Bouteflika, 77, has registered his candidacy for the April 17 election in which he is almost certain to win another five-year term despite questions over his health and ability to govern since he suffered a stroke last year.

Algeria's election comes at a delicate period in the region where neighbouring Libya, Egypt and Tunisia are still overcoming the instability that followed the 2011 "Arab Spring" uprisings that ousted their long-term rulers.

At a rally at La Coupole stadium in Algiers, popular music blasted out while students wearing Bouteflika T-shirts danced, gave speeches and broadcast a documentary of the president's life just days before the official start of campaigning.

"The Arab Spring is a mosquito against which we shut the door of our country. If it tries to get through the window, we'll spray it with insecticide to kill it off," said Abdelmalek Sellal, who resigned as prime minister this week to run Bouteflika's campaign.

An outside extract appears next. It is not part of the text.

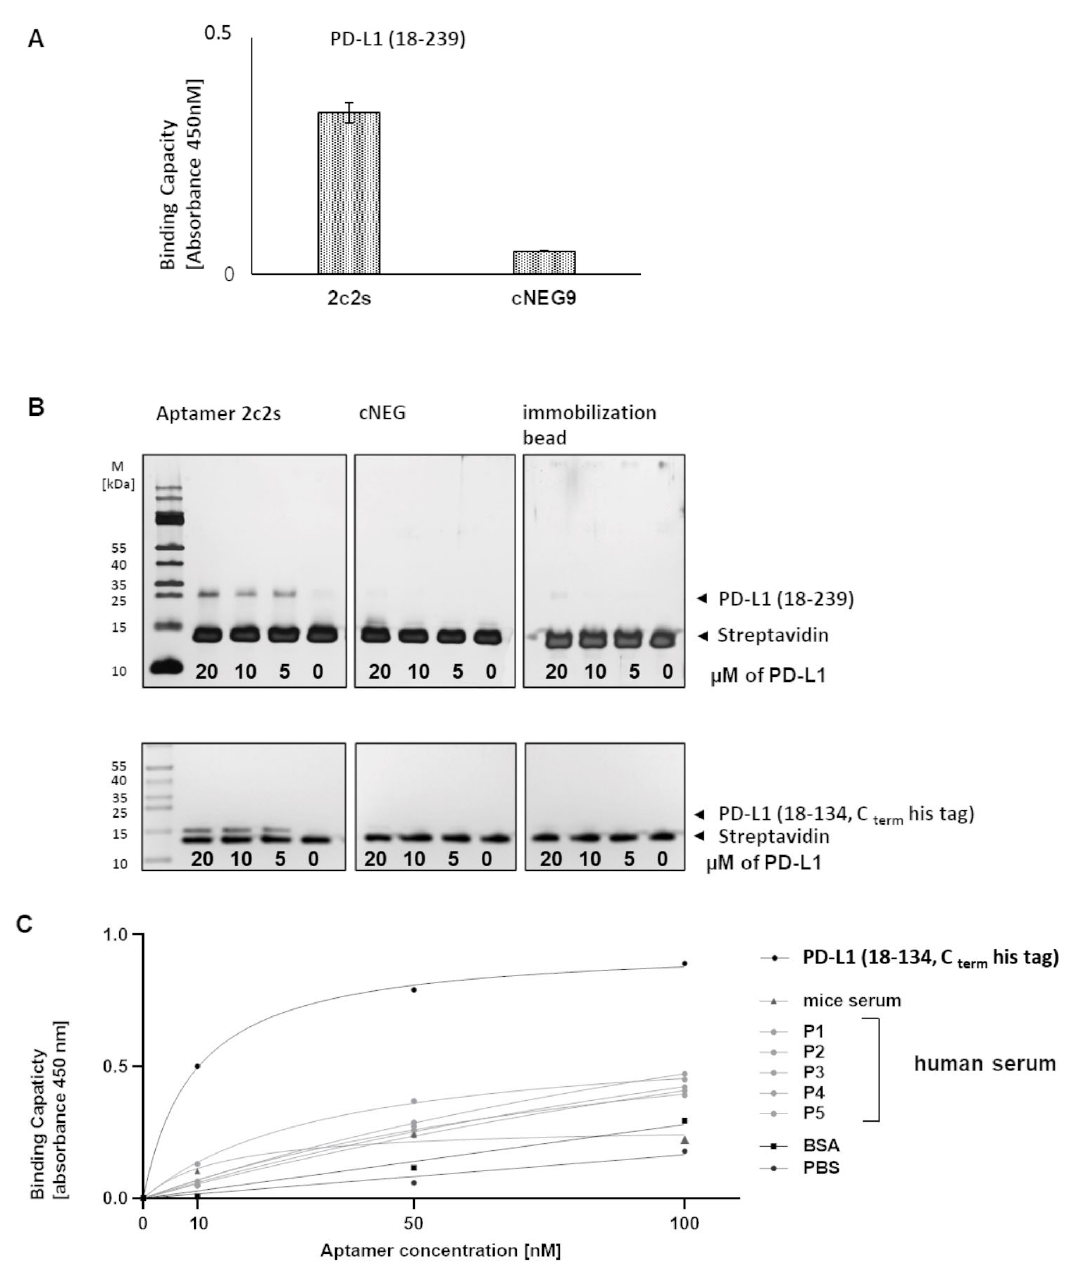
Figure 3. The binding capacity of 2c2s to PD-L1. ( A ) ELISA mediated detection of aptamer bound to immobilized PD-L1; ( B ) protein immobilization assay. Indicated, biotinylated aptamers were immobilized on streptavidin-coated beads and retention of PD-L1 was assessed by SDS-PAGE. ( C ) ELISA mediated detection of 2c2s interaction with indicated protein coated surface.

With the backing of the ruling National Liberation Front (FLN) party, army factions and the union, Bouteflika faces little serious challenge from opposition parties, some of which are calling for a boycott of the election.

While presidents are elected, since independence from France in 1962, observers say Algerian politics has been dominated by a clan of powerful FLN veterans, business leaders and army generals who have tussled for influence in backroom deals.

Bouteflika's rare appearances since the stroke that put him in a Paris hospital for three months have left doubts about his ability to campaign, and questions about what happens if he falls ill should he be re-elected.

Opposition members, including figures from the secularist party Rally for Culture and Democracy (RCD) and the Islamist Movement for Peace and Society (MSP), believe Bouteflika's decision ends any fair competition in the election.

About 100 members of a new movement called Barakat, or "Enough" in Arabic, on Saturday also held a sit-in demonstration in downtown Algiers against Bouteflika's re-election bid.

Large-scale political protests are rare in Algeria, and the police have stopped several small opposition rallies since Bouteflika announced his candidacy.

Their own experience battling Islamists in the 1990s a conflict that killed around 200,000 people has left many Algerians wary of a return to any major instability.

After the Arab Spring revolts, the government spent heavily from the country's foreign reserves now around $200 billion on housing and other public expenditure in an attempt to sooth over any social tensions inspired by uprisings elsewhere.

But unrest over jobs, services and economic opportunities are common in Algeria, and the country still needs reforms to its economy after years of centralised state controls and restrictions on foreign investment. It is heavily reliant on oil and gas, which account for about 97 percent of its total exports.